Task to carry out: Every line of the data below that holds the string "input" needs to be reported.

Saved data entries:
***
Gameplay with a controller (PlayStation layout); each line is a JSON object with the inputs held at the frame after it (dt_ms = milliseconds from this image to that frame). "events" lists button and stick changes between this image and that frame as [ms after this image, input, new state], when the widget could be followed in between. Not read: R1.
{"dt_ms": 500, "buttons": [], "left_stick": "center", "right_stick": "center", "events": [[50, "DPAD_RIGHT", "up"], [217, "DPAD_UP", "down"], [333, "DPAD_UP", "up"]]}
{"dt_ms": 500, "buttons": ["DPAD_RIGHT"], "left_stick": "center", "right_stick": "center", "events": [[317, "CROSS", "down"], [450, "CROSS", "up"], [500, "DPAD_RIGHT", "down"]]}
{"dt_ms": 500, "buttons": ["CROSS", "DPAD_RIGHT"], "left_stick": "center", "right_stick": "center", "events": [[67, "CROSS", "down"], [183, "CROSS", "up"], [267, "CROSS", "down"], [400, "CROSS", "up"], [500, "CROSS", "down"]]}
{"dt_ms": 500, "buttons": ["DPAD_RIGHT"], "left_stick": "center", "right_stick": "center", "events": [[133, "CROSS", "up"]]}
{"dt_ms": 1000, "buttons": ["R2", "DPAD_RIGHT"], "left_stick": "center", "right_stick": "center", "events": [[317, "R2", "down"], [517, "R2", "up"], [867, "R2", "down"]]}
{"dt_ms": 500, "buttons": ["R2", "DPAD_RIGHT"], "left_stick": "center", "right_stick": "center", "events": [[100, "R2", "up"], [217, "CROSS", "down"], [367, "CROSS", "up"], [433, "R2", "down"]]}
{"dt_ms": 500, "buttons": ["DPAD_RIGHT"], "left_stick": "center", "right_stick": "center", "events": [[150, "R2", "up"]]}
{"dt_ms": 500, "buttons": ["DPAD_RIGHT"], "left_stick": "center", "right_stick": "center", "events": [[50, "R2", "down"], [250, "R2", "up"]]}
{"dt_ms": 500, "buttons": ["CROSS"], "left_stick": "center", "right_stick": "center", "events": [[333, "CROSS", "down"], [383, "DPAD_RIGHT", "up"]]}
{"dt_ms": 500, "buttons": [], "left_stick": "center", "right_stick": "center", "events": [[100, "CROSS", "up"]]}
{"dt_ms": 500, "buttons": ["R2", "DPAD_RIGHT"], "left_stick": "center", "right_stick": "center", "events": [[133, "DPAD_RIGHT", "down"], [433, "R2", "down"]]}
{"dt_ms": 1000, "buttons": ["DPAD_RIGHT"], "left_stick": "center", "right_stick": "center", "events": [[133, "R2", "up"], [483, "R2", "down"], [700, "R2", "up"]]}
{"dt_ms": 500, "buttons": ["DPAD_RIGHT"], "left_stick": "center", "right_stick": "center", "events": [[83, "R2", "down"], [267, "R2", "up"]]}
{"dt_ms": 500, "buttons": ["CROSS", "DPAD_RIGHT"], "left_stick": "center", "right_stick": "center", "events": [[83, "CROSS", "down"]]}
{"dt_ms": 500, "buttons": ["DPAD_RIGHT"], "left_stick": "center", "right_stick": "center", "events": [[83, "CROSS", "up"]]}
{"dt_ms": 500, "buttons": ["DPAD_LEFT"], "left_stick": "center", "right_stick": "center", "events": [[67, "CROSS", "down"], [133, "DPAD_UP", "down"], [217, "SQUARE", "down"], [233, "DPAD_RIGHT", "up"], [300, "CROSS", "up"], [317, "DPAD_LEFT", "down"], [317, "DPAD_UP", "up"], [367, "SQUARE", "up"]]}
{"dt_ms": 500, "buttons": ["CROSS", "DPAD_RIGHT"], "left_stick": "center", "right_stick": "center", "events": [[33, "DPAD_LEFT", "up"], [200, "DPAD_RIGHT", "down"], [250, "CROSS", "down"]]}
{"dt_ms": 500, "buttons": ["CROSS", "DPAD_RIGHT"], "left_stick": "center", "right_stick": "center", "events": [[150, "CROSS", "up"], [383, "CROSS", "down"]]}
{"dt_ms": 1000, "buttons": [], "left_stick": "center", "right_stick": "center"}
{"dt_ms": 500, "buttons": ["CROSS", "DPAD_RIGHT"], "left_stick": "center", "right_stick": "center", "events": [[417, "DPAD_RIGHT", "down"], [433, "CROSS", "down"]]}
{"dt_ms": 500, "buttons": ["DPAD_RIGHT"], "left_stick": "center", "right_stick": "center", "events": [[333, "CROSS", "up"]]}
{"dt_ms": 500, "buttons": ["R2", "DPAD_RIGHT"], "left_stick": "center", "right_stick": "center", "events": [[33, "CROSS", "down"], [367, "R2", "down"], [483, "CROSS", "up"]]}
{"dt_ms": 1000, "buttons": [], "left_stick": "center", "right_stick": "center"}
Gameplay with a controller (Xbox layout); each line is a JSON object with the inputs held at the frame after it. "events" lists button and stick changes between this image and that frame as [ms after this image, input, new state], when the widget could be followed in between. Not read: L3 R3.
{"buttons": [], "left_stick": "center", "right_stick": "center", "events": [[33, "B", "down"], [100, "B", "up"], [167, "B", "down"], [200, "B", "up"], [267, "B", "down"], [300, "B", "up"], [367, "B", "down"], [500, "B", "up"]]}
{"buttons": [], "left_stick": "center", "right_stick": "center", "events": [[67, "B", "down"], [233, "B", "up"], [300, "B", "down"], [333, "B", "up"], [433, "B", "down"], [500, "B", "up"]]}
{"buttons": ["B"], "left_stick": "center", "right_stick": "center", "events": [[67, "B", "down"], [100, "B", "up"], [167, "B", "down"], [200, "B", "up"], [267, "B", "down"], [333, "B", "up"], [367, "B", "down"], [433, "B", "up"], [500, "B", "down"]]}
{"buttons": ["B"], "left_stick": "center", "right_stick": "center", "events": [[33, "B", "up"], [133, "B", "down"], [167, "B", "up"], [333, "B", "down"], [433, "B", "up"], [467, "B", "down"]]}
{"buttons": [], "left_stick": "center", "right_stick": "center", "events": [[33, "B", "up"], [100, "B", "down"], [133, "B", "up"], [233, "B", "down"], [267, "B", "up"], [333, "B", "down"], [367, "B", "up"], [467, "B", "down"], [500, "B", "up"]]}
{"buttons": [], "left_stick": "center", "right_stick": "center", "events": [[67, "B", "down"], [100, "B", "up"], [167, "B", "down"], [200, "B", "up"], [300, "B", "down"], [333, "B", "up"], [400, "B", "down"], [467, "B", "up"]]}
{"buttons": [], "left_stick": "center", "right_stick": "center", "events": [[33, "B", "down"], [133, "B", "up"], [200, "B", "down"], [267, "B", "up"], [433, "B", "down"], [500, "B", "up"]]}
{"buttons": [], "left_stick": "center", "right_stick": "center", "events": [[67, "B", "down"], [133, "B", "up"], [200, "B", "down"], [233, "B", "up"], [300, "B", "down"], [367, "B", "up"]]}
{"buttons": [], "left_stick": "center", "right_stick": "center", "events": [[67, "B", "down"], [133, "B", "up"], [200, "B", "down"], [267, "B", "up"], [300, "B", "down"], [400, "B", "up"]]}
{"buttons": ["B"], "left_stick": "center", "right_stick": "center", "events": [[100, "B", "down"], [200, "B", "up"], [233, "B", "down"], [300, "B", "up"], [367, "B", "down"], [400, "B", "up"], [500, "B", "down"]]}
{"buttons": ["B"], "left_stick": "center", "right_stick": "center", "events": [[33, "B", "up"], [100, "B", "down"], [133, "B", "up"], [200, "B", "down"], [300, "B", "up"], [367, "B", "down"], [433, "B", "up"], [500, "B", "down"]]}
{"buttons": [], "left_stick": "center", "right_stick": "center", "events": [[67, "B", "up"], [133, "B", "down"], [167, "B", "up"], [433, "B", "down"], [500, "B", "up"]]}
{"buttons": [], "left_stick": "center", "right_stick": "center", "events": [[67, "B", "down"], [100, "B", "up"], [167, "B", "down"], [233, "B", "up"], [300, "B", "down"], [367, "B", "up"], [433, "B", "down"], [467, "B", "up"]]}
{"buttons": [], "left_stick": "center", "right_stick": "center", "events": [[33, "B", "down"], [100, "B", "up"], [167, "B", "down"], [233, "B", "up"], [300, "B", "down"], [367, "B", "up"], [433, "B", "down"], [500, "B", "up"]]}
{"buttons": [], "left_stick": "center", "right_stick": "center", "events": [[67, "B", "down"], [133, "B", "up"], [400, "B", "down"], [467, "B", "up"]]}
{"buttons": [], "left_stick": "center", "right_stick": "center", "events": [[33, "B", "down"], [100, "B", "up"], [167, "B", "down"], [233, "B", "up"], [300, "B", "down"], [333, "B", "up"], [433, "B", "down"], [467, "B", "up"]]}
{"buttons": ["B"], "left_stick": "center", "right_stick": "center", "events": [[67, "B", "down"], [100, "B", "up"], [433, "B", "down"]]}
***
Output below:
Gameplay with a controller (PlayStation layout); each line is a JSON object with the inputs held at the frame after it (dt_ms = milliseconds from this image to that frame). "events" lists button and stick changes between this image and that frame as [ms after this image, input, new state], when the widget could be followed in between. Not read: R1.
Gameplay with a controller (Xbox layout); each line is a JSON object with the inputs held at the frame after it. "events" lists button and stick changes between this image and that frame as [ms after this image, input, new state], when the widget could be followed in between. Not read: L3 R3.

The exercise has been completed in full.